[Activity 1]: In the forum post about LCD controlling, roughly how old is the clock that keeps time to within a few seconds per week?
[Activity 2]: In the dataset items, write out the lines from the very start of the entries through the line containing "Ο Διαβήτης αποτελεί μια νόσο", inclusive, swapping "Детский стоматолог" for "Детский врач" and leaving everything else as it is.

[Text provided]:
-------
Re: LCD controlling with comparators

From: Danny T (danny_at_nospam.oops)
Date: 01/16/05


Date: Sun, 16 Jan 2005 15:11:31 +0000

Anthony Fremont wrote:

> It listens to a pendulum clock ticking and measures the time between the
> ticks and tocks. I've got it working pretty well right now. It's got
> two LEDs that ping-pong in sync with the tick-tock for a visual
> reference that it's working. It also prints the time between beats to
> an LCD for balancing the beat. I'm going to have it calculate the
> number of beats per hour to help speed up pendulum length adjustments.
> I have one old clock that keeps time with an accuracy of a few seconds
> per week. Not bad for something on the order of 125 years old, huh?
<snip>

Sounds interesting, though I'm an 80s child, so I'd probably rig the
clock to be controlled by something digital and leave the pendulum for
show ;-)

> Without the pull-up resistor, the pin can't actively drive anything.
> IOW, it can't put out +5V. It can only act as a current sink. It may
> be that the segment you have it connected to doesn't draw any
> significant current (very likely) and that the pin floats high enough to
> make it happy. It would never be able to supply enough +5V juice to
> turn on an LED.

I see - so if I noticed the segments attached to those pins didn't
light, putting a resistor between 5V and the pins would correct it?

What would be the correct (or possible) ways to attach an LED to this
port? Would it just a resistor from +5V to the pin, connected to the
LED, or would it make more sense to attach the LED from +5V to the pin,
and let it sink? Does the chip need to be told if it's sinking or
sourcing, since I imagine they'd need to be hooked up rather differently?
-------
Dataset items
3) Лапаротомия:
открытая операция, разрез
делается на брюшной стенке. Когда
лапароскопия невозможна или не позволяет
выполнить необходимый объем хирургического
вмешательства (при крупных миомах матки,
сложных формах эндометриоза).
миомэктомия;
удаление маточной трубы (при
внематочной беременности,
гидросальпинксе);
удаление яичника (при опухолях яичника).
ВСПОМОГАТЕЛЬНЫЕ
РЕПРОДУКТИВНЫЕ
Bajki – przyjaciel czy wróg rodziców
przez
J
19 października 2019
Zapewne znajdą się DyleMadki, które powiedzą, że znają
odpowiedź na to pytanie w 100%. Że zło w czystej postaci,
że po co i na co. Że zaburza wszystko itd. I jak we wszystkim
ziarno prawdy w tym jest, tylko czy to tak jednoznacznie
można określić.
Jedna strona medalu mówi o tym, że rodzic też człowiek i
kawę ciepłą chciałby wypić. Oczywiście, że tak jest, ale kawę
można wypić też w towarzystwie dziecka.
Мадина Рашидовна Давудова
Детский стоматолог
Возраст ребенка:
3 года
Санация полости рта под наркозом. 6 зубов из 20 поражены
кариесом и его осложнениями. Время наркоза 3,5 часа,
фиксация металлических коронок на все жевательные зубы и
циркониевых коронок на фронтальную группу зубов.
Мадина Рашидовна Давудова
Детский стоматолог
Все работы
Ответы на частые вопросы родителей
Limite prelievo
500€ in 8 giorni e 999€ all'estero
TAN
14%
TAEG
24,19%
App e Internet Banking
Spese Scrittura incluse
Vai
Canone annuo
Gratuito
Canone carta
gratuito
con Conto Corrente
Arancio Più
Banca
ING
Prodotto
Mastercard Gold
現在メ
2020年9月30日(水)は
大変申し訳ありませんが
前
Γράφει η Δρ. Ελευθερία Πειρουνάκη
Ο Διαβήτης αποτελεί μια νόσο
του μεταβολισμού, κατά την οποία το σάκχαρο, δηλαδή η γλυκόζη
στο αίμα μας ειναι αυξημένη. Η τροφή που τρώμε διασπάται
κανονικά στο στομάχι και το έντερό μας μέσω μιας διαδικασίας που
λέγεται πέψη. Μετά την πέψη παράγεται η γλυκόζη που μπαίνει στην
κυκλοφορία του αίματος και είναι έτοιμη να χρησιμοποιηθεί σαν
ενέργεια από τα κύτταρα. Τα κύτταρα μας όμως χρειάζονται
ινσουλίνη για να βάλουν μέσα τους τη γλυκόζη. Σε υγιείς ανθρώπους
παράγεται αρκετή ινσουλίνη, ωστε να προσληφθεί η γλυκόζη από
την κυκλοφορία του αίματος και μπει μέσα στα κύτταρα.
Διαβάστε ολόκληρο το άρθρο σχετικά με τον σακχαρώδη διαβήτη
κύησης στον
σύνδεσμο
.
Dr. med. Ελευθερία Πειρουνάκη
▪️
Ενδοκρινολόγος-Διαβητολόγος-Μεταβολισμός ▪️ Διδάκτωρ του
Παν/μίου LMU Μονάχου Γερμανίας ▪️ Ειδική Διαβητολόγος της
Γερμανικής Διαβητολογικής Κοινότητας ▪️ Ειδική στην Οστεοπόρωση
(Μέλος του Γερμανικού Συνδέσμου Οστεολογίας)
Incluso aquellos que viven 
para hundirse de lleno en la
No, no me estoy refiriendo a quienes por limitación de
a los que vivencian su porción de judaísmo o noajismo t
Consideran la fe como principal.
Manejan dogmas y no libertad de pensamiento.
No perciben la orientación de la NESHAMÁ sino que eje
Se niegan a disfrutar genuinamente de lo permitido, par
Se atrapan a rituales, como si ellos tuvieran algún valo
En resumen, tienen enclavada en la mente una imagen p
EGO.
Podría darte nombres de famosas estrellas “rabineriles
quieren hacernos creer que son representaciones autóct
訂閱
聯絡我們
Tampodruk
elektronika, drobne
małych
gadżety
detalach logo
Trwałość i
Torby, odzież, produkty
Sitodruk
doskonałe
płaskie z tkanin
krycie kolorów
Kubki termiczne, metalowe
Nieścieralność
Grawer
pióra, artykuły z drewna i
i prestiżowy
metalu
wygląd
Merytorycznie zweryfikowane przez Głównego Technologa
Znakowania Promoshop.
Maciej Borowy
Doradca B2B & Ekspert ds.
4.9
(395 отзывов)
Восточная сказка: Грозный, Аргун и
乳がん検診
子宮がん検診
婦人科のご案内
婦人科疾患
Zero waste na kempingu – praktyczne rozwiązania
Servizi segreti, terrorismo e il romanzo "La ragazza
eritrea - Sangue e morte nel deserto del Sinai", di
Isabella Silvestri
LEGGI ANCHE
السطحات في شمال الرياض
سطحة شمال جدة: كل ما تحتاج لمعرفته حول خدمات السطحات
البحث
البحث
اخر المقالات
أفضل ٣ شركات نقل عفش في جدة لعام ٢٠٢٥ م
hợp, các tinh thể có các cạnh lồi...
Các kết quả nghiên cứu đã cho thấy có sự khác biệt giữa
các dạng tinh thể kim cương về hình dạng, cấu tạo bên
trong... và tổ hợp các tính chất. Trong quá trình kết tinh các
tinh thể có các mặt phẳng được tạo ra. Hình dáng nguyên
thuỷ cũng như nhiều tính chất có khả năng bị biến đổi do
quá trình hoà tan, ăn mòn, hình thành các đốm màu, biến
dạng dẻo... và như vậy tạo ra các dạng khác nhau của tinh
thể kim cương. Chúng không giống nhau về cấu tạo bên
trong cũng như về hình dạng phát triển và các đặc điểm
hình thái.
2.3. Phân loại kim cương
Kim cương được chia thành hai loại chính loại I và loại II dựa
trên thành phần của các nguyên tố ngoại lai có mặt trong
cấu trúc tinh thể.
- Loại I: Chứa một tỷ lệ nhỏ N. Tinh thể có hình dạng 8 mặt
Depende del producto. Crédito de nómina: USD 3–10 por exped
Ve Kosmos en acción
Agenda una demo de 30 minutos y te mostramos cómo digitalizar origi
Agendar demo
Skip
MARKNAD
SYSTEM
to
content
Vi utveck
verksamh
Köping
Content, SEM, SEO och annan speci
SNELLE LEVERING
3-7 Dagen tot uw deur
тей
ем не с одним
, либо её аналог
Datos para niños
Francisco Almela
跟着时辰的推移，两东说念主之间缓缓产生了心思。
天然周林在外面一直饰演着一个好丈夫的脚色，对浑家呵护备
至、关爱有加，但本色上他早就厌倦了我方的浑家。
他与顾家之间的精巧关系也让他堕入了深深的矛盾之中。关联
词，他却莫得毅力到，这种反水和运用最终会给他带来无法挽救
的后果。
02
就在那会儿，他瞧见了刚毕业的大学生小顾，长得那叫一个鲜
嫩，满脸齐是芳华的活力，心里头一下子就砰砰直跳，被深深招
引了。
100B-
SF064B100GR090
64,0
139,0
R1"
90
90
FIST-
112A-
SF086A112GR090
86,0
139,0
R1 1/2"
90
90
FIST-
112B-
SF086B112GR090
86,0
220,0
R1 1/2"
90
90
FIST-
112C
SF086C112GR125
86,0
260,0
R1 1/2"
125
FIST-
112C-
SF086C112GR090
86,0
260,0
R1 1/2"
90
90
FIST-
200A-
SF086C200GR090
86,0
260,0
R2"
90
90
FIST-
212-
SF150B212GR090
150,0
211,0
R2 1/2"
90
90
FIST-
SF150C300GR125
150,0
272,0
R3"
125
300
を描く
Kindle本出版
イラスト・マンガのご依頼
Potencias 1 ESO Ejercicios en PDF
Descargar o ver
-------
[Your response 1]: It is on the order of 125 years old.

[Your response 2]:
3) Лапаротомия:
открытая операция, разрез
делается на брюшной стенке. Когда
лапароскопия невозможна или не позволяет
выполнить необходимый объем хирургического
вмешательства (при крупных миомах матки,
сложных формах эндометриоза).
миомэктомия;
удаление маточной трубы (при
внематочной беременности,
гидросальпинксе);
удаление яичника (при опухолях яичника).
ВСПОМОГАТЕЛЬНЫЕ
РЕПРОДУКТИВНЫЕ
Bajki – przyjaciel czy wróg rodziców
przez
J
19 października 2019
Zapewne znajdą się DyleMadki, które powiedzą, że znają
odpowiedź na to pytanie w 100%. Że zło w czystej postaci,
że po co i na co. Że zaburza wszystko itd. I jak we wszystkim
ziarno prawdy w tym jest, tylko czy to tak jednoznacznie
można określić.
Jedna strona medalu mówi o tym, że rodzic też człowiek i
kawę ciepłą chciałby wypić. Oczywiście, że tak jest, ale kawę
można wypić też w towarzystwie dziecka.
Мадина Рашидовна Давудова
Детский врач
Возраст ребенка:
3 года
Санация полости рта под наркозом. 6 зубов из 20 поражены
кариесом и его осложнениями. Время наркоза 3,5 часа,
фиксация металлических коронок на все жевательные зубы и
циркониевых коронок на фронтальную группу зубов.
Мадина Рашидовна Давудова
Детский врач
Все работы
Ответы на частые вопросы родителей
Limite prelievo
500€ in 8 giorni e 999€ all'estero
TAN
14%
TAEG
24,19%
App e Internet Banking
Spese Scrittura incluse
Vai
Canone annuo
Gratuito
Canone carta
gratuito
con Conto Corrente
Arancio Più
Banca
ING
Prodotto
Mastercard Gold
現在メ
2020年9月30日(水)は
大変申し訳ありませんが
前
Γράφει η Δρ. Ελευθερία Πειρουνάκη
Ο Διαβήτης αποτελεί μια νόσο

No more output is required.